In a Maryland medical malpractice case on appeal in which the trial court entered summary judgment for the defendants because the plaintiff allegedly filed her Maryland medical malpractice claim too late, the Appellate Court of Maryland set forth the following facts not in dispute…, Maryland Medical Malpractice Plaintiff Filed Her Claim Too Late, Jan 2024


“Dr. Osborne’s and Ms. Grgac’s testimony clearly establishes that, no later than 2011, Ms. Grgac experienced an injury caused by Dr. Dash’s failure to diagnose her MS. Dr. Osborne opined that all of Ms. Grgac’s 2008 and 2010 symptoms were caused by MS. He testified that treatment for MS “can help mitigate and reduce the frequency of relapses, the number of MRI lesions and the risk of permanent disability.”


He also testified that patients have worse outcomes if their treatment is delayed, and that as more lesions develop on the brain, MS can become “more challenging” to treat effectively. According to Dr. Osborne, the neck stiffness and shoulder pain Ms. Grgac experienced in 2011 were caused by MS. He further opined that the new lesions visible on the 2011 MRI were caused by MS and indicated that the disease was progressing between 2010 and 2011.


Ms. Grgac testified that she continued to experience pain and numbness after her appointment with Dr. Dash in 2010, through April 2011. She also testified that she experienced various symptoms at unspecified times prior to May 2015.”
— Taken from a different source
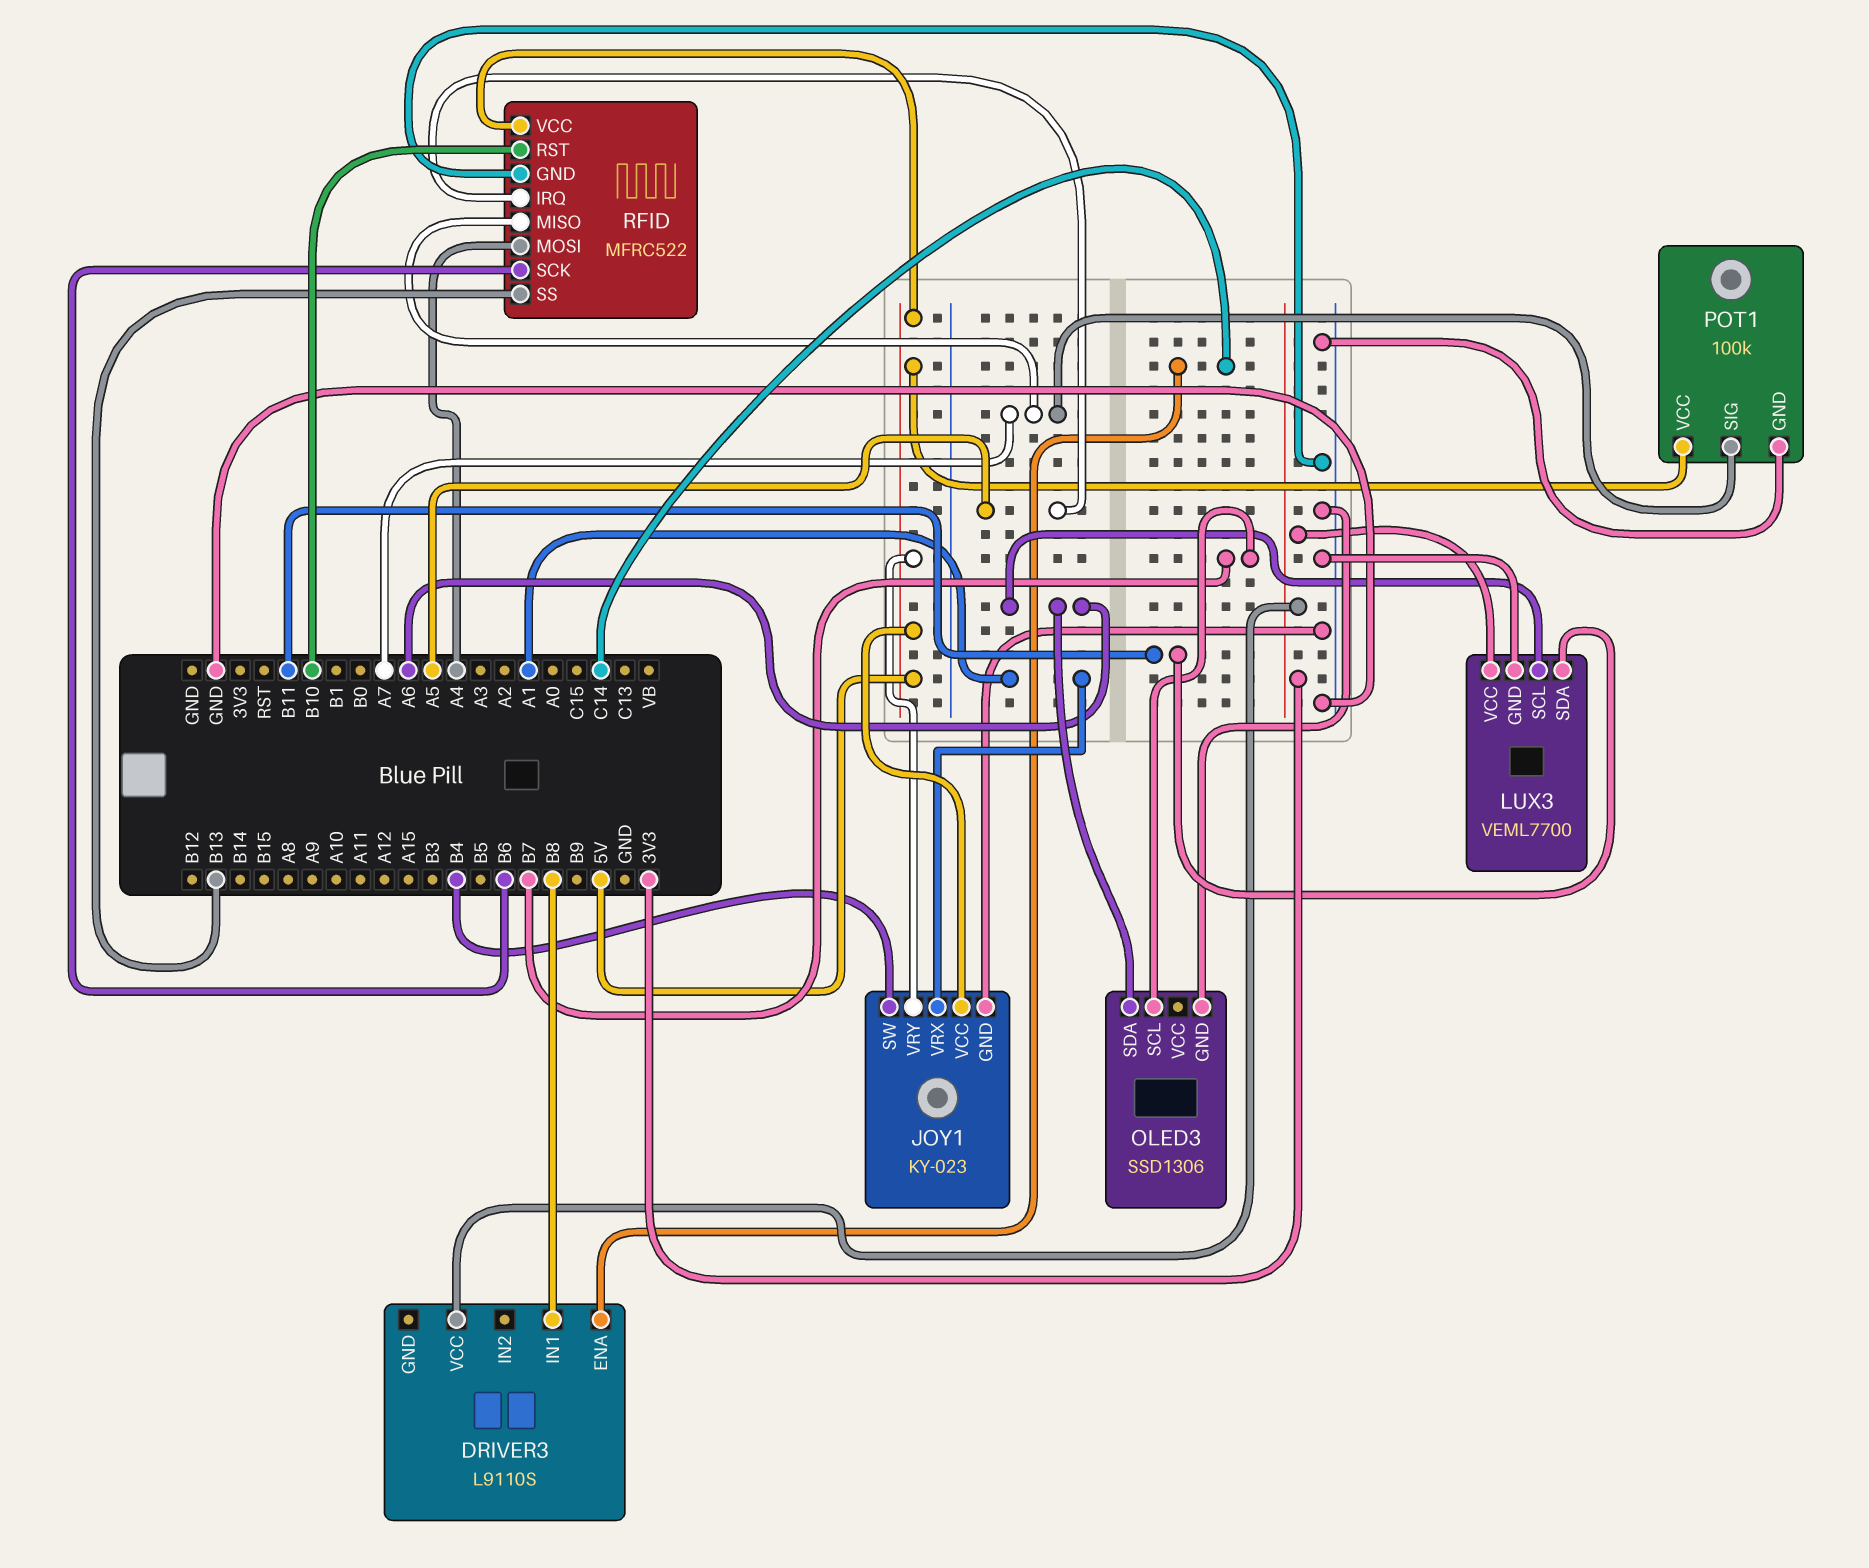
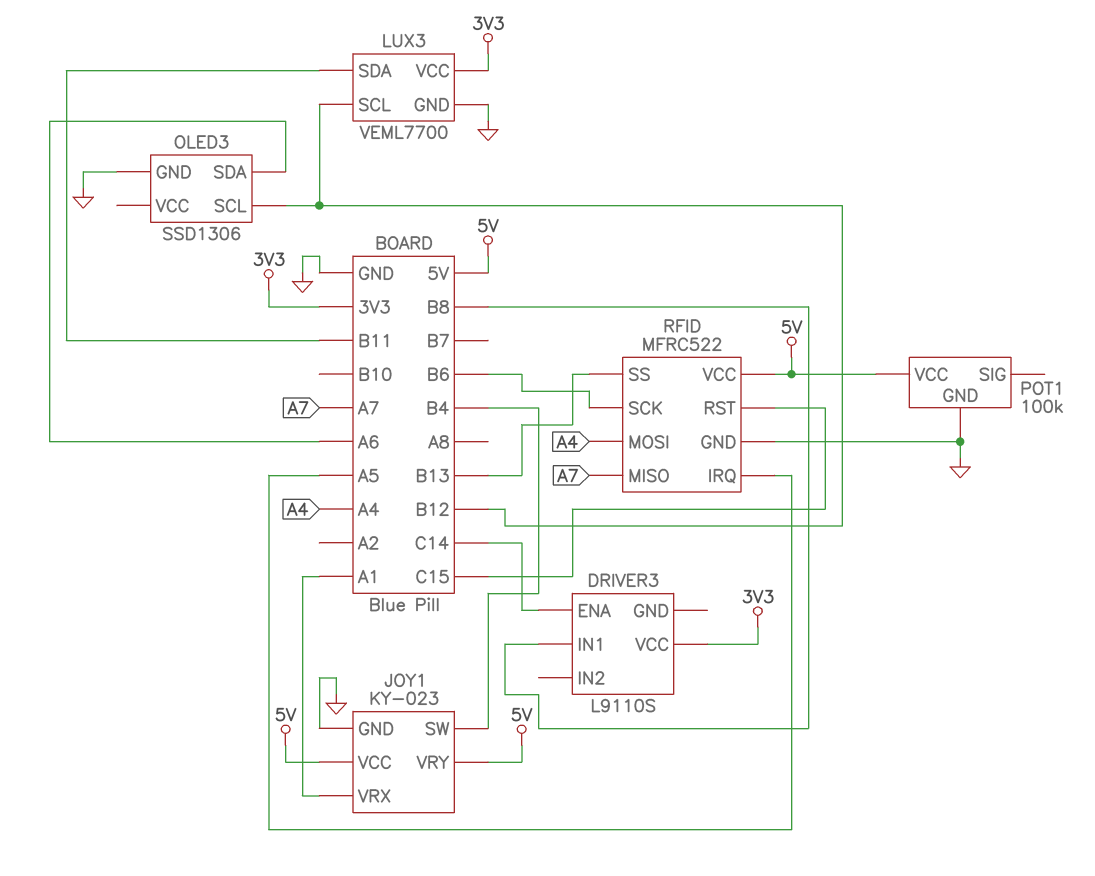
LUX3 pin SCL: A6 -> B12
OLED3 pin SCL: B7 -> B12
POT1 pin SIG: A7 -> none
RFID pin RST: B10 -> C15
“Thus, the uncontradicted testimony of Ms. Grgac and Dr. Osborne demonstrates that Ms. Grgac was experiencing manifestations of the undiagnosed MS in 2011. As noted, these manifestations included both the additional brain lesions shown on the 2011 MRI and the pain, stiffness, and numbness she continued to experience after her last appointment with Dr. Dash in 2010.


Ms. Grgac’s argument that these symptoms do not qualify as an “injury” because they did not affect her life in a significant way misses the point. Numerous cases have held that a legally cognizable injury occurs at the first instance of harm, not when the most severe harm occurs … Ms. Grgac “cannot run away from the testimony of her expert establishing that the statute of limitations began to run at the latest” when the 2011 MRI objectively showed that her MS was worsening, which was corroborated by her reports of MS symptoms.”


The Appellate Court of Maryland held in its unpublished Opinion dated November 14, 2023: “Because the uncontradicted evidence shows that Ms. Grgac experienced an injury in 2011 resulting from Dr. Dash’s failure to diagnose MS, her claim filed in December 2020 is time-barred. Accordingly, the circuit court properly granted summary judgment.”